• Task prompt:
Scan the entries below and return each line that contains "Jesus".

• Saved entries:
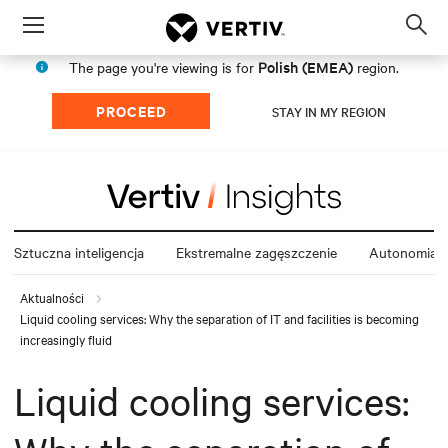
Menu
Op
sea
Polish (EMEA)
The page you're viewing is for
region.
mod
PROCEED
STAY IN MY REGION
Sztuczna inteligencja
Ekstremalne zagęszczenie
Autonomia e
Aktualności
Liquid cooling services: Why the separation of IT and facilities is becoming
increasingly fluid
Liquid cooling services:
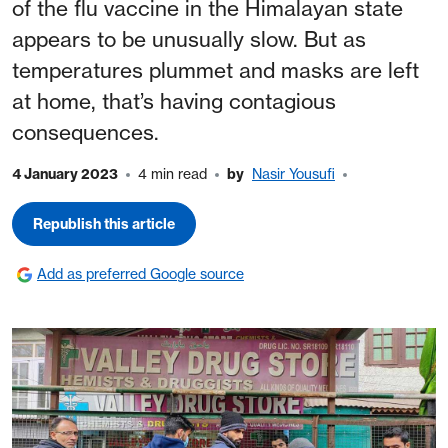
of the flu vaccine in the Himalayan state
appears to be unusually slow. But as
temperatures plummet and masks are left
at home, that’s having contagious
consequences.
4 January 2023
4 min read
by
Nasir Yousufi
Republish this article
Add as preferred Google source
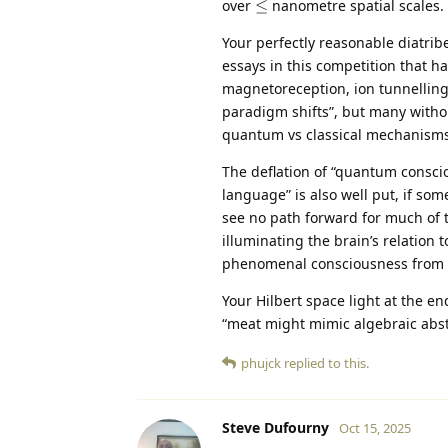
\leq
over
≤
nanometre spatial scales.
Your perfectly reasonable diatrib
essays in this competition that h
magnetoreception, ion tunnelling,
paradigm shifts”, but many witho
quantum vs classical mechanisms
The deflation of “quantum consciou
language” is also well put, if s
see no path forward for much of 
illuminating the brain’s relation
phenomenal consciousness from gre
Your Hilbert space light at the en
“meat might mimic algebraic abstr
phujck
replied to this.
Steve Dufourny
Oct 15, 2025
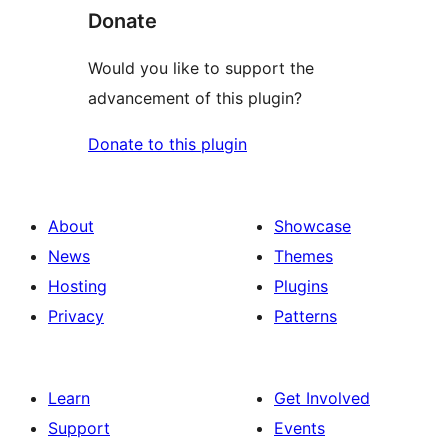
Donate
Would you like to support the
advancement of this plugin?
Donate to this plugin
About
Showcase
News
Themes
Hosting
Plugins
Privacy
Patterns
Learn
Get Involved
Support
Events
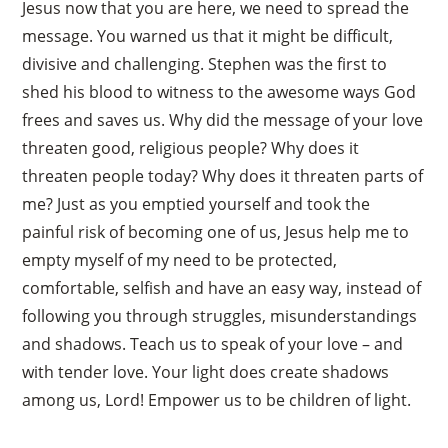
Jesus now that you are here, we need to spread the
message. You warned us that it might be difficult,
divisive and challenging. Stephen was the first to
shed his blood to witness to the awesome ways God
frees and saves us. Why did the message of your love
threaten good, religious people? Why does it
threaten people today? Why does it threaten parts of
me? Just as you emptied yourself and took the
painful risk of becoming one of us, Jesus help me to
empty myself of my need to be protected,
comfortable, selfish and have an easy way, instead of
following you through struggles, misunderstandings
and shadows. Teach us to speak of your love – and
with tender love. Your light does create shadows
among us, Lord! Empower us to be children of light.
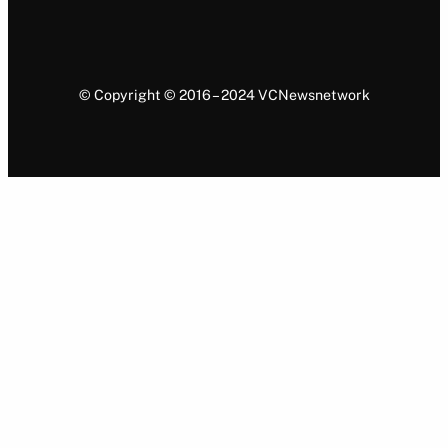
© Copyright © 2016 – 2024 VCNewsnetwork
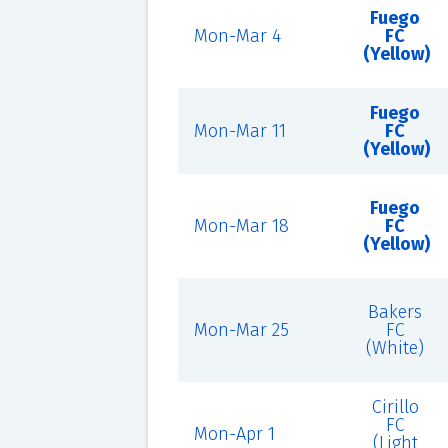
Fuego
Mon-Mar 4
FC
(Yellow)
Fuego
Mon-Mar 11
FC
(Yellow)
Fuego
Mon-Mar 18
FC
(Yellow)
Bakers
Mon-Mar 25
FC
(White)
Cirillo
FC
Mon-Apr 1
(Light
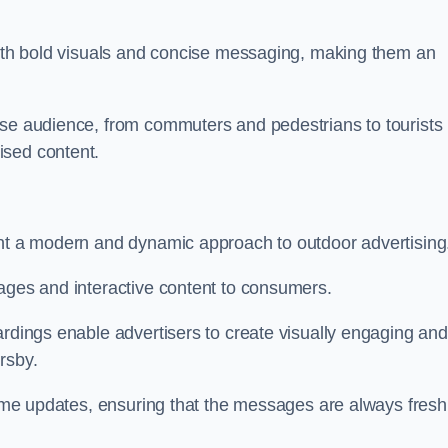
 with bold visuals and concise messaging, making them an
rse audience, from commuters and pedestrians to tourists
ised content.
ent a modern and dynamic approach to outdoor advertising
sages and interactive content to consumers.
ardings enable advertisers to create visually engaging and
rsby.
-time updates, ensuring that the messages are always fresh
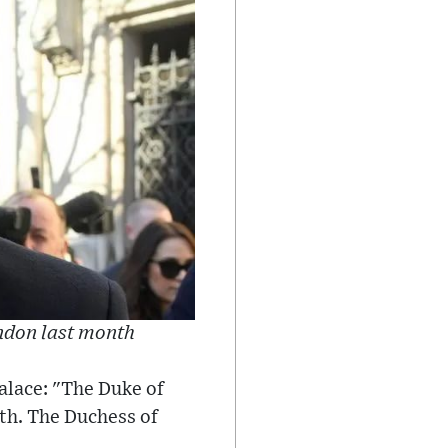
ondon last month
alace: "The Duke of
th. The Duchess of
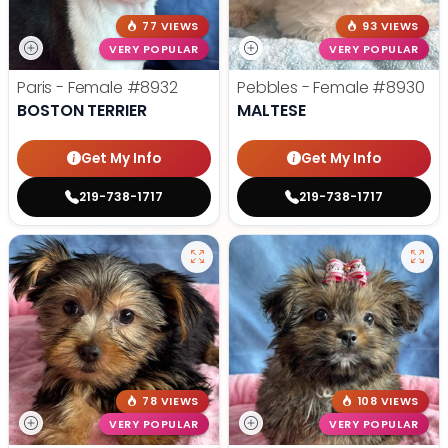
77 VIEWS
93 VIEWS
VERY POPULAR
VERY POPULAR
Paris - Female
#8932
Pebbles - Female
#8930
BOSTON TERRIER
MALTESE
Get My Info
Get My Info
219-738-1717
219-738-1717
78 VIEWS
108 VIEWS
VERY POPULAR
VERY POPULAR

• Task output:
Jesus now that you are here, we need to spread the
painful risk of becoming one of us, Jesus help me to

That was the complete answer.